» **Work request**
Find and copy the lines in the records beneath this task that contain the word "wire".

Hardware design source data
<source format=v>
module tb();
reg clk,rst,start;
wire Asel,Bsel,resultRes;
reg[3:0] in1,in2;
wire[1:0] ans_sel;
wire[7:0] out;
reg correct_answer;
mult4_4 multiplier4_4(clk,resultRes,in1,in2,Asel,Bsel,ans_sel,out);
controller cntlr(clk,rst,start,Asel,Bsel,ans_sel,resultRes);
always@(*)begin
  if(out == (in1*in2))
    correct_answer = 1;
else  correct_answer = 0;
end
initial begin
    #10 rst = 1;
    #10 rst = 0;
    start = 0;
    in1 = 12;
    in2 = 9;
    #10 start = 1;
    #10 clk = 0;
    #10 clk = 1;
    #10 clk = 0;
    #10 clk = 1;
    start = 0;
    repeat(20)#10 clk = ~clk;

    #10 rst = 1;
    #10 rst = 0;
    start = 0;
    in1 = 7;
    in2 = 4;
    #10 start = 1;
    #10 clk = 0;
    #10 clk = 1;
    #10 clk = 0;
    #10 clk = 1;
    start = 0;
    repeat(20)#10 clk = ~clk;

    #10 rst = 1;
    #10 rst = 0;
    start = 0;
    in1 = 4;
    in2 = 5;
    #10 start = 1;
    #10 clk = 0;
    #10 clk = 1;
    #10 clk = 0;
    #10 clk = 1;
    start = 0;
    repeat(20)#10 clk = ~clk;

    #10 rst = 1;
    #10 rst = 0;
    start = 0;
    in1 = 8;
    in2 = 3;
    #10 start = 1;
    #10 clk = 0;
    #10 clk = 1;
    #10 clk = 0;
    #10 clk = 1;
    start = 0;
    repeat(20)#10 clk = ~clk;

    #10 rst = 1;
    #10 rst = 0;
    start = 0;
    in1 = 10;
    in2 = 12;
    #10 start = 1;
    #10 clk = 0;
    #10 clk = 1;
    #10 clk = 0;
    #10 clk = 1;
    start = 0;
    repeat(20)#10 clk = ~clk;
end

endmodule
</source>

---

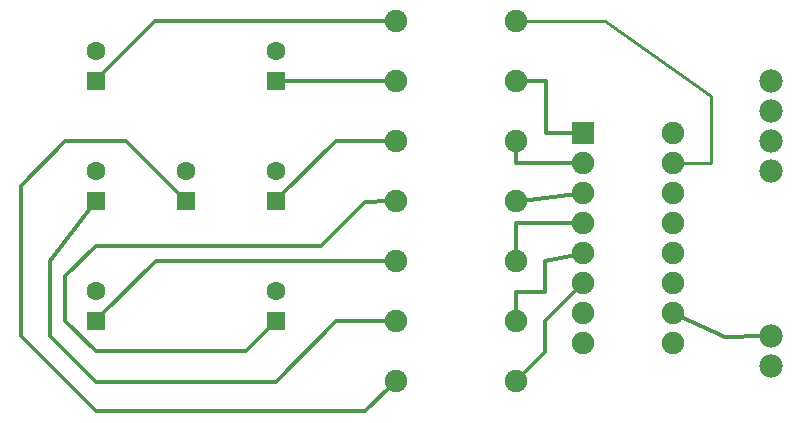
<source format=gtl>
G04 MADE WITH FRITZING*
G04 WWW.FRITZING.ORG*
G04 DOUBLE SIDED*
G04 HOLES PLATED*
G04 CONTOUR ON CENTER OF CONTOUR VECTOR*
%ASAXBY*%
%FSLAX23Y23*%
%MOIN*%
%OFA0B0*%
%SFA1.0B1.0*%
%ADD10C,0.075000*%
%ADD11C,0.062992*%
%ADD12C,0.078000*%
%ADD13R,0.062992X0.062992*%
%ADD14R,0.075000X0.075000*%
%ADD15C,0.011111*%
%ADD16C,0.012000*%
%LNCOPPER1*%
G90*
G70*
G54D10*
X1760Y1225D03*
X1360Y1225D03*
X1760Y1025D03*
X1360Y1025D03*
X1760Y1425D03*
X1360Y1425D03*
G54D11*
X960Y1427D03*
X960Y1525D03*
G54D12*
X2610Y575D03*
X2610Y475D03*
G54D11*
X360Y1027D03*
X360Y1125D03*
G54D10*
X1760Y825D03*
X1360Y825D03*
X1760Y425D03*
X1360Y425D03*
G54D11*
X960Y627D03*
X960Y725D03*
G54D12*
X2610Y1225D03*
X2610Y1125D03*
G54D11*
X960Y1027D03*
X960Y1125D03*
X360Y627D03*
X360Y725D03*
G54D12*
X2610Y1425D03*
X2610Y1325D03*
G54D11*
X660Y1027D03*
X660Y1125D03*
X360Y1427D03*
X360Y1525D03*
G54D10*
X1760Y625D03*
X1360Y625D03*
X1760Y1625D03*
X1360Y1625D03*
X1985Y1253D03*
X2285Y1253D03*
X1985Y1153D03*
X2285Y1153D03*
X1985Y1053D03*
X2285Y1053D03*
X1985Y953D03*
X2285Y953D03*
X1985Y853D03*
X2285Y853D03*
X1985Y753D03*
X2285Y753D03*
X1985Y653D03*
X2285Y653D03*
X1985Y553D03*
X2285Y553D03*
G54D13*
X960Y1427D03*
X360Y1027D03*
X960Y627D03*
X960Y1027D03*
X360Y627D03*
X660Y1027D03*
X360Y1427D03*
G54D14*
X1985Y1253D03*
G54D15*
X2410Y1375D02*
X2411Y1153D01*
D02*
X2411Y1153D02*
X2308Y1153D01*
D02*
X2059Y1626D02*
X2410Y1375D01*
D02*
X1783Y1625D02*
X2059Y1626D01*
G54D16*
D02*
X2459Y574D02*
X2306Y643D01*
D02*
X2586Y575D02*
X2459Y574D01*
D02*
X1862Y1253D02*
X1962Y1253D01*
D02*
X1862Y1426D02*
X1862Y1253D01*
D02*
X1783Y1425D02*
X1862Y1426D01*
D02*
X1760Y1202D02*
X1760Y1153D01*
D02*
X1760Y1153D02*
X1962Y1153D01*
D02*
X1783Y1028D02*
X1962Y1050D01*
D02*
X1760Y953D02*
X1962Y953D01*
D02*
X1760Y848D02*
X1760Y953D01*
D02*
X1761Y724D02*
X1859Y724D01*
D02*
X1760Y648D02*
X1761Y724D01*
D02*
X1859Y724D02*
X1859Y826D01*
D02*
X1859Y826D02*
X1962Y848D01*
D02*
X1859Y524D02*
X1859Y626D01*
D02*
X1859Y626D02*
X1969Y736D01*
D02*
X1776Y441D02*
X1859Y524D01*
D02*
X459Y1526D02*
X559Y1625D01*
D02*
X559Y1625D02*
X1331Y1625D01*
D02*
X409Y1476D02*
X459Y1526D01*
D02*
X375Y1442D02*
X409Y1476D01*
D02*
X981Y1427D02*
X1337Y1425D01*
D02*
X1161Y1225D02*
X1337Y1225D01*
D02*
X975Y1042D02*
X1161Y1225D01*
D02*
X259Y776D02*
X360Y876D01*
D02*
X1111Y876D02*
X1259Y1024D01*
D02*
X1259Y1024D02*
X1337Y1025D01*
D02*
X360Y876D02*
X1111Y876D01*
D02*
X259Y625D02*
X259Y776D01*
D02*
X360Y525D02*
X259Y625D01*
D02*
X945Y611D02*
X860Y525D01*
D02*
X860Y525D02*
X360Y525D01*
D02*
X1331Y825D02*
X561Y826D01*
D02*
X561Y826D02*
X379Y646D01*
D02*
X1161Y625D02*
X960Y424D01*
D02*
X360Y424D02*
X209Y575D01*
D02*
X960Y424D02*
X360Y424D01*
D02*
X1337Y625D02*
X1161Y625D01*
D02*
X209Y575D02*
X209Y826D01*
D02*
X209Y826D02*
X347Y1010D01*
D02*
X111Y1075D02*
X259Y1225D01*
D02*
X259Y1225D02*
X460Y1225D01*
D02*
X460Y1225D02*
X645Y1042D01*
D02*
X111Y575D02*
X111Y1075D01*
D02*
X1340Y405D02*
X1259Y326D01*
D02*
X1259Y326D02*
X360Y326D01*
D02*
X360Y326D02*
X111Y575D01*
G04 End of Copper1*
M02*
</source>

» **Answer for the task**
wire Asel,Bsel,resultRes;
wire[1:0] ans_sel;
wire[7:0] out;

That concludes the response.